Friday, December 16, 2011

I Love My Brain!

OK, so that sounds a little vain. What I'm really thinking at this moment is that I love my treadmill. I can always use the cardio workout, since gym time has been hard to come by since the advent of the kids. But what I really love is that I can use my brain while walking, to write. As I mentioned in a recent post, I've become pretty adept at composing in my head, though I have to limit myself to dialog. I have a hard time maintaining descriptive passages in the gray matter until I can write or type them down. But conversation, I can hold onto.

For example...

Last night, I hopped on, fired up the treadmill, punched in 25 minutes on a 4.0 incline at 4.2 miles per hour, and walked down a road to nowhere. 

I started thinking about the next scene in the book I'm working on. The words kept coming. And coming. And coming. I do have a little digital voice recorder. I really should get the Dragon speech recognition software, since this recorder has a USB plug, and was made to work with that application. Plug it in, hit play, and voila! Words! It will save me a lot of after-typing. Someday...

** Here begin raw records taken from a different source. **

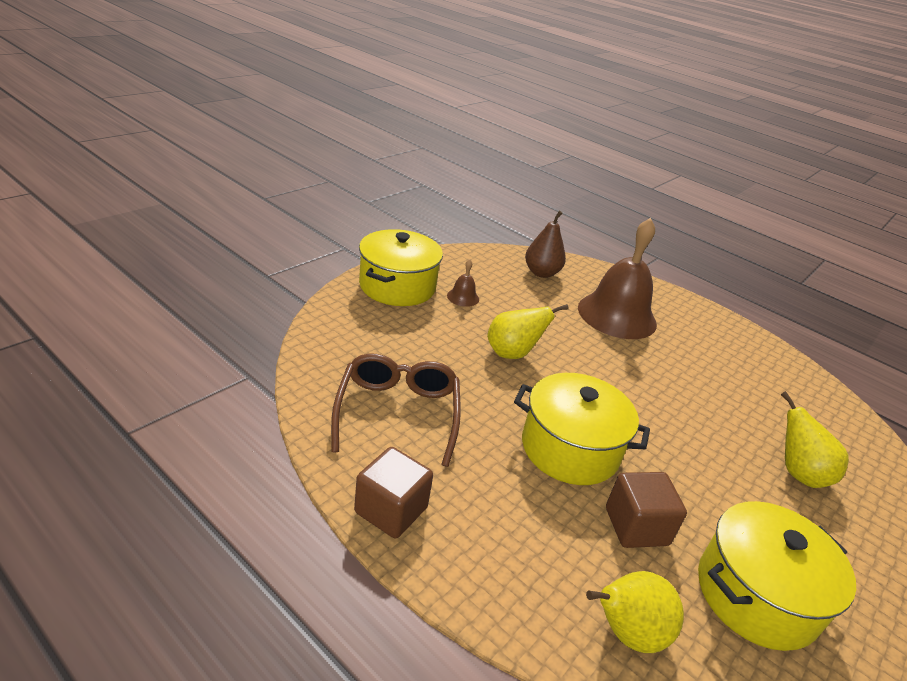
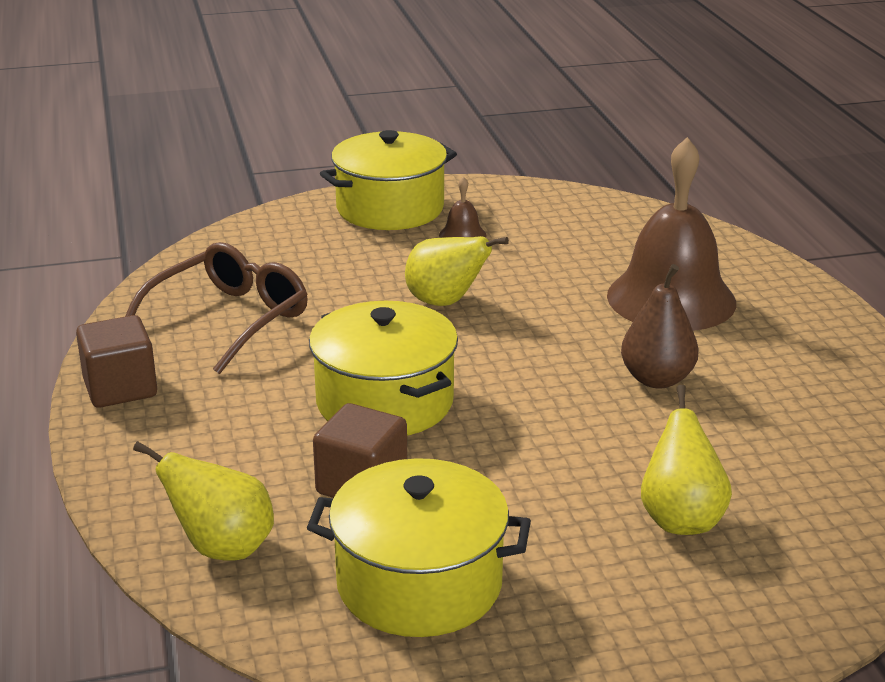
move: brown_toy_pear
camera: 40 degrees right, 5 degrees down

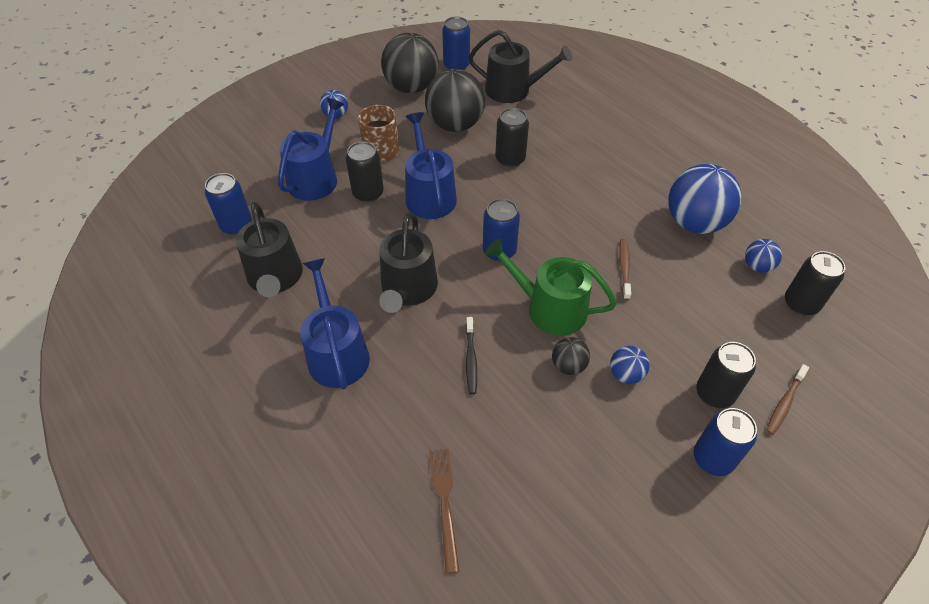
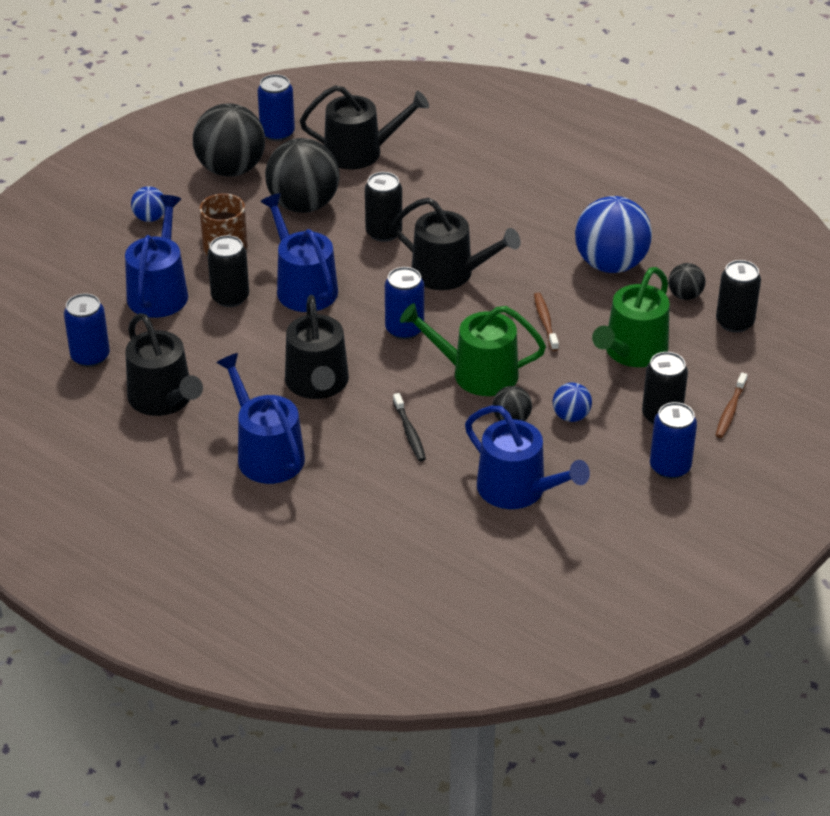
delete: brown_fork
insert: black_watering_pot (4th from left); cobalt_watering_pot (4th from left); green_watering_pot (2nd from left)
recolor: cobalt_sphere (4th from left) to black_sphere (4th from left)
camera: 15 degrees left, 10 degrees down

Anyway, by the time I had finished, it was pretty late. I thought I would be able to keep it all in my head until tonight. And I was right.

I just completed a 1,500-word brain dump. Not a bad job of caching, if I do say so myself.
 
As an added bonus, as I was walking around the office today, in the back of my head, I recalled that in this particular conversation, one of the actors makes reference to having twins. But what was the context? I kept asking myself. I couldn't remember. I assumed / hoped it would come to me as I wrote. It did.

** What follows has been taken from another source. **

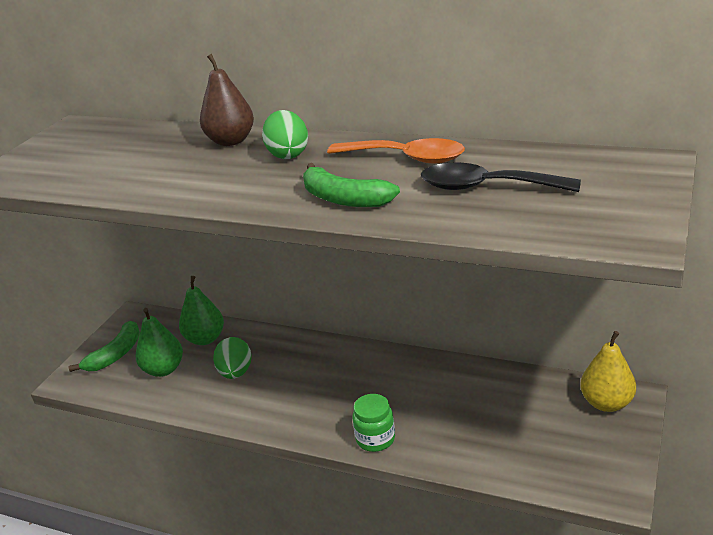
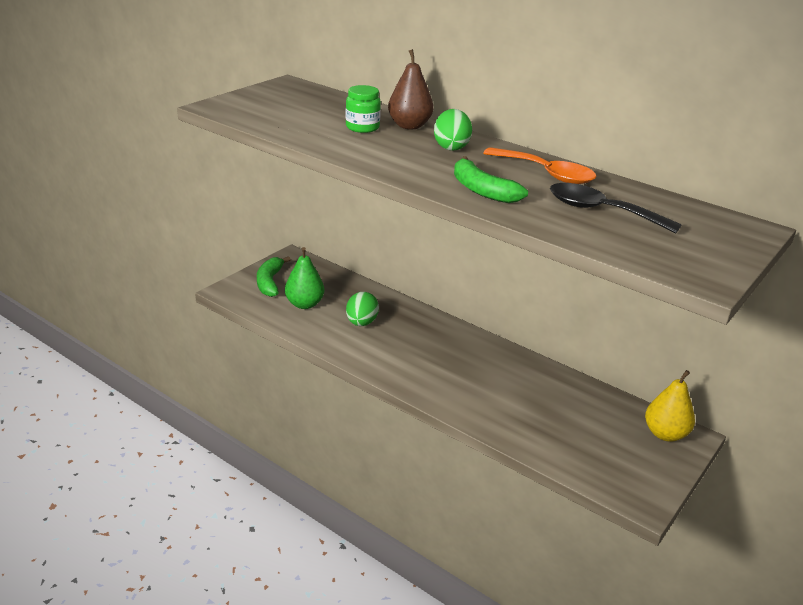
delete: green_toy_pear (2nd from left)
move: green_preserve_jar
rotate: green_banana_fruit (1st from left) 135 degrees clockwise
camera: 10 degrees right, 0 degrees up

Here's the setup: my hero has been in the hospital with an injury. His eyes have been taped shut due to light sensitivity. The doctor has just removed the bandages.

    “So you can see the three of us?” he asked.

    “I can. And you’re all beautiful.” I glanced behind them and focused on the wall. “Is it...11:00?”

    The doctor looked over his shoulder, then back at me. Even though I still was a long way away from high-definition visual processing, I could tell there that was some degree of amazement on his face. “Not quite, he said. It’s five until noon. But if you think about it, the hands are in the same place at both times. You just can’t distinguish between the big hand and the little hand yet.”

    “The big hand and the little hand? Do I really look that young?”

    “Sorry, I have four-year-old twins at home. So right now, Elmo and I are busy with helping them learn to read clocks.”


OK, I do love my brain!

Now if you'll excuse me, I hear the treadmill calling.